++++ TEXTE À LIRE

Là où Andrea Arnold a faits très fort c'est en réunissant ces deux acteurs qui vont superbement ensemble. Ils sont fusionnels et se renvoient les répliques avec crédibilité et ferveur. On sent qu'ils ne se force pas du tout et qu'ils se laissent aller, une osmose parfaite entre Sasha Lane et Shia Labeouf, autant psychologique que physique. L'histoire se focalise superbement sur ces deux tourtereaux. J'aimerais vraiment les revoir un jour faire à nouveau duo sur un long métrage.


Une autre actrice qui a sans sort bien c'est Riley Keough le chef du groupe, difficile à cerner qui peut être une belle vipère et tout autant compréhensive. Elle sait se servir de ses jolis attributs pour avoir ce qu'elle veut et dirige d'une poigne de fer le groupe sans être pour autant méchante, d'où le fait qu'elle est dure à cerner, je dirai business is business.

++++++++
++++ EXTRAIT DE DONNÉES

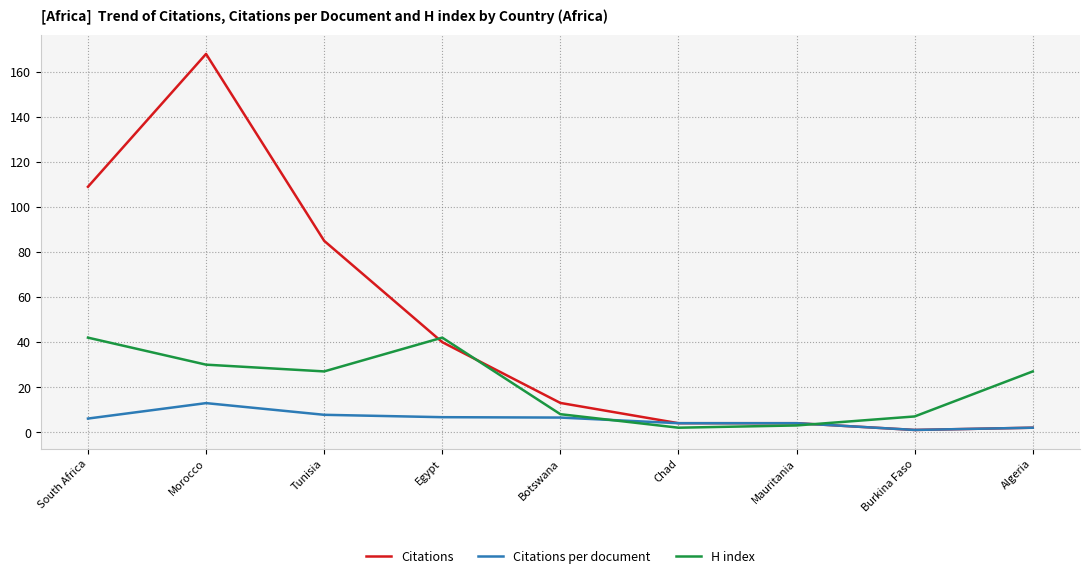

Which series has the widest spread of values?

Citations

++++++++

## CONSIGNE A
Mettez à jour la critique : recopiez-la en partant des mots « Là où Andrea » et en vous arrêtant après « business is business. », avec « amoureux » à la place de « tourtereaux ».
## CONSIGNE B
Pour chacune des affirmations suivantes, indiquez par oui ou par non si elle s'accorde avec la critique, et citez les mots du texte qui le montrent. (i) Riley Keough joue le chef du groupe. (ii) L'auteur ne souhaite pas revoir Sasha Lane et Shia Labeouf former un duo. (iii) Le personnage de Riley Keough est présenté comme méchant.
## CONSIGNE C
D'après la critique, qui a réuni les deux acteurs ?
Le matériel n'a aucun rapport avec la critique.

## RÉPONSE RÉDIGÉE A
Là où Andrea Arnold a faits très fort c'est en réunissant ces deux acteurs qui vont superbement ensemble. Ils sont fusionnels et se renvoient les répliques avec crédibilité et ferveur. On sent qu'ils ne se force pas du tout et qu'ils se laissent aller, une osmose parfaite entre Sasha Lane et Shia Labeouf, autant psychologique que physique. L'histoire se focalise superbement sur ces deux amoureux. J'aimerais vraiment les revoir un jour faire à nouveau duo sur un long métrage.


Une autre actrice qui a sans sort bien c'est Riley Keough le chef du groupe, difficile à cerner qui peut être une belle vipère et tout autant compréhensive. Elle sait se servir de ses jolis attributs pour avoir ce qu'elle veut et dirige d'une poigne de fer le groupe sans être pour autant méchante, d'où le fait qu'elle est dure à cerner, je dirai business is business.

## RÉPONSE RÉDIGÉE B
(i) Oui : « Riley Keough le chef du groupe ».
(ii) Non : « J'aimerais vraiment les revoir un jour faire à nouveau duo sur un long métrage ».
(iii) Non : « sans être pour autant méchante ».

## RÉPONSE RÉDIGÉE C
Andrea Arnold.